**STUDY TEXT**

From there, most visitors either go West to the ritzy resort strip of Kaanapali and the historic whaling town of Lahaina, or they go South to the newer and even ritzier resorts of Wailea. But Maui has much more: the agricultural slopes of Haleakala, the stunning volcanic crater that tops it, and around its back side, the truly tranquil town of Hana.
Privacy seekers can fly directly to Hana, but most people drive, more to say they’ve survived the 56 one-lane bridges and 617 curves of the Hana Highway than to stay any length of time. There’s so much more of Maui to see.
Lanai and Molokai
If you stand on the shores of West Maui, you can see two other smaller islands, Lanai and Molokai. They couldn’t be more different.
Lanai, which rises like a rounded seashell out of the ocean, has been essentially a private island since James Dole bought it for $1.1 million in 1922 and turned it into a pineapple plantation. When pineapple fell prey to foreign competition in the 1990s, Dole’s corporate heir, billionaire David Murdock, turned it into a refuge for the affluent. There are now two luxury hotels, one seaside, one atop a cool and forested hillside, both with full resort amenities.
Lanai has 3,000 residents and only 400 hotel rooms. If you are ever going to find a deserted beach or walk alone on a hiking trail in Hawaii, it’s likely to be on Lanai.
Molokai, in contrast, has resisted both tourism and progress. It’s not a place where you can get a pedicure or a four-star meal (perhaps even a two-star meal). It’s a place to get away from it all. It lacks luxury resorts.
People visit Molokai to hunt, fish, dive, hike—or to visit Kalaupapa, the remote peninsula where sufferers from Hansen’s disease (leprosy) were isolated. It’s now a National Historic monument. Visitors over 16 years old can visit Kalaupapa by advance arrangement—and by taking a mule ride down a 2,000-foot cliff.
The Big Island of Hawaii
The island of Hawaii shares its name with the whole archipelago. Local residents invariably call it the Big Island—it’s larger than the rest of the islands combined.
In terms of the diversity of its landscape, the Big Island seems as capacious as a continent. It has the two highest mountains in the state (and in the world if you measure them from the seafloor, where they began as volcanic hotspots). One is still active, persistently pouring out lava for the last 26 years.
The mountaintops are occasionally dusted with snow—on the same island that houses steaming rainforests and thunderous waterfalls, brilliant green ranchlands and vast lava deserts.
All the islands have wet windward coasts and drier leeward coasts. Nowhere is that contrast greater than the Big Island. Hilo, the principal city on the windward coast, is famous for its rain, as well as its farmers market and its hula festivals.
Most visitors head for the Kona-Kohala coast, where the resorts sparkle like emeralds—small green gems carved out of the surrounding lava fields.
The Big Island is nature writ large. There’s no place else like it in the world.
Kauai has always set apart from the rest of the island chain. It’s the oldest of the islands, the wettest, greenest, most weathered—and to many, the most beautiful.
Kauai has a nice balance of tourist infrastructure and local residents, who are the first to demand their island remain unspoiled. There are hotels and condos, but the island remains rural. You’ll be happiest here if your idea of nightlife is getting some sleep in order to get an early start on the next day’s adventure.
And adventures abound, from hiking through spectacular Waimea Canyon to cruising along the inaccessible valleys of the Na Pali coast by kayak or zodiac.
In many ways, the ‘60s are still alive on Kauai—it’s a place that prizes a laid-back, close-to-the-earth lifestyle.
If the rest of the islands are regularly taken for paradise, Kauai is, for its many admirers, the Garden of Eden. It’s green, lush, beautiful and relaxed.

Extracted records

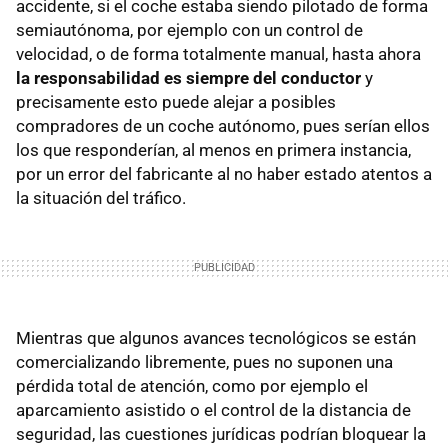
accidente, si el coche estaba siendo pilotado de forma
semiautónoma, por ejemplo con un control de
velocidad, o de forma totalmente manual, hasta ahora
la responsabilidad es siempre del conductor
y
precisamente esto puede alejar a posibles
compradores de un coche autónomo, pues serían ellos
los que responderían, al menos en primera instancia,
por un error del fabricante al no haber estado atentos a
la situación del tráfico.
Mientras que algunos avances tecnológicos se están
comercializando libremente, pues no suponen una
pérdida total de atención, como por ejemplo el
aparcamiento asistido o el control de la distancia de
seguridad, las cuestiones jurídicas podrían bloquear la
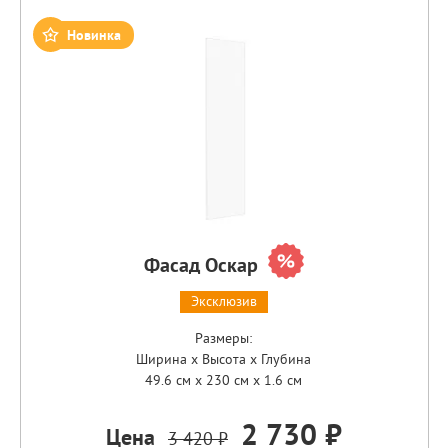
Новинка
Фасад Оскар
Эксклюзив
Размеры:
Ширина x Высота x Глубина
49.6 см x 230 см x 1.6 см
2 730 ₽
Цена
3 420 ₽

--

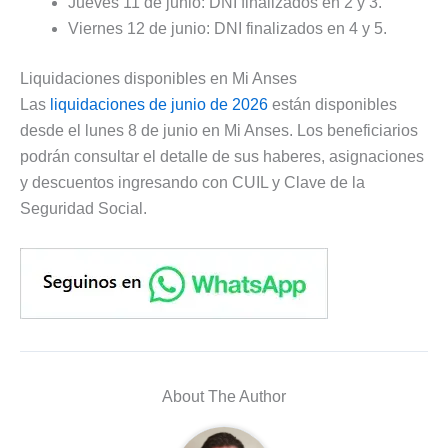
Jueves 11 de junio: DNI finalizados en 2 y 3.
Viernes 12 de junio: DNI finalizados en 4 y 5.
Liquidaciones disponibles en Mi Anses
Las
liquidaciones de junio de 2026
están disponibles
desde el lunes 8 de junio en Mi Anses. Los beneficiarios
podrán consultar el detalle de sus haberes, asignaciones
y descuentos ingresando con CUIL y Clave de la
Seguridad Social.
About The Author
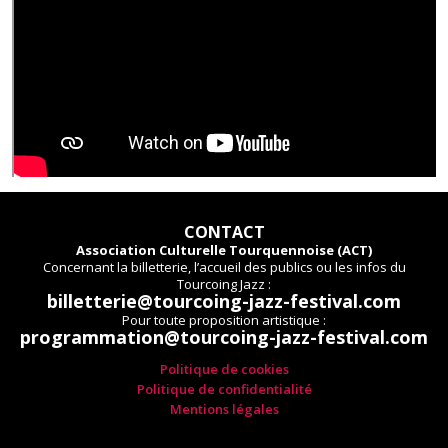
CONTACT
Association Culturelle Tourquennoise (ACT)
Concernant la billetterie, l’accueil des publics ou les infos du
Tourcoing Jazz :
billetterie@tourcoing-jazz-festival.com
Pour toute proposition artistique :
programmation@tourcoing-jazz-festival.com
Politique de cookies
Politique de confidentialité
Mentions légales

**EXERCISE DESCRIPTION**
In the text on the Hawaiian islands, what reason is given for why most people drive the Hana Highway? Answer in one to three sentences.

**WRITTEN SOLUTION**
Most people drive it mainly so they can say they survived its 56 one-lane bridges and 617 curves. Staying in Hana for any length of time is a lesser reason.